An evaporation-assisted dispersive liquid-liquid microextraction technique as a simple tool for high performance liquid chromatography tandem-mass spectrometry determination of insecticides in wine

- Evaporation-assisted dispersive liquid-liquid microextraction procedure (EVA-DLLME).
- EVA-DLLME coupled with high performance liquid chromatography tandem-mass spectrometry (HPLC-MC/MC).
- Simultaneous pretreatment of a large number of samples.
- HPLC-MC/MC determination of insecticides in wine using new EVA-DLLME.
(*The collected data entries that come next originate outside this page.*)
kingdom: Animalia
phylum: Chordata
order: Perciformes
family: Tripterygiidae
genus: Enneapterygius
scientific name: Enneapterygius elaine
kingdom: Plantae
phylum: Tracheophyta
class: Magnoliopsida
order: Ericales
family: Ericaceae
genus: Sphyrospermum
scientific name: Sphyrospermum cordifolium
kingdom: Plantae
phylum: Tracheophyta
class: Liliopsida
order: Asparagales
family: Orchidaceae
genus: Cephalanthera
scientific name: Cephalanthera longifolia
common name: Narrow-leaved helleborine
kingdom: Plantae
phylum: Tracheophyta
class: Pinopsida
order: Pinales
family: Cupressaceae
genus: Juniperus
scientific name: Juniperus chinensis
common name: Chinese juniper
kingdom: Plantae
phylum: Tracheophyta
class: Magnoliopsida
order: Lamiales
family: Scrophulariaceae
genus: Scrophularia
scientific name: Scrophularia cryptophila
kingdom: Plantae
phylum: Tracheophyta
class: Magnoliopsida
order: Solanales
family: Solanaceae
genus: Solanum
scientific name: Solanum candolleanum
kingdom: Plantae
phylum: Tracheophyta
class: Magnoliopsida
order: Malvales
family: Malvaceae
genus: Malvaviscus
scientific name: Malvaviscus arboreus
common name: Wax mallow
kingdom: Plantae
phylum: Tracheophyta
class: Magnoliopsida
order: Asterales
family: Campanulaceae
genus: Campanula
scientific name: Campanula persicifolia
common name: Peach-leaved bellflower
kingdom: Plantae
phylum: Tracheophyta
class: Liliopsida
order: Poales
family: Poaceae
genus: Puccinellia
A sample pre-treatment technique based on evaporation-assisted dispersive liquid-liquid microextraction (EVA-DLLME), followed by HPLC-MS/MS has been developed for the determination of organophosphate insecticides (malathion, diazinon, phosalone) in wine samples. The procedure includes the addition of mixture of organic solvents (with density higher than water), consisting of the extraction (low density) and volatile (high density) solvents, to aqueous sample followed by heating of the mixture obtained, what promotes the volatile solvent evaporation and moving extraction solvent droplets from down to top of the aqueous sample and, as a consequence, microextraction of target analytes. To initiate the evaporation process an initiator is required. It was established that hexanol (extraction solvent) and dichloromethane (volatile solvent) mixture (1:1, v/v) provides effective microextraction of the insecticides from wine samples with recovery from 92 to 103%. The conditions of insecticides' microextraction such as selection of extraction solvent, ratio of hexanol/dichloromethane and hexanol/sample, type and concentration of initiator, and effect of ethanol as one of the main components of wine have been studied. Under optimal experimental conditions the linear detection ranges were found to be 10−7-10−3 g L−1 for malathion, 10−9-10−4 g L−1 for diazinon, and 10−6-10−2 g L−1 for phosalone. The LODs, calculated from a blank test, based on 3σ, found to be 3 × 10−8 g L−1 for malathion, 3 × 10−10 g L−1 for diazinon and 3 × 10−7 g L−1 for phosalone. The advantages of EVA-DLLME are the rapidity, simplicity, high sample throughput and low cost. As an outcome, the analytical results agreed fairly well with the results obtained by a reference GC-MS method.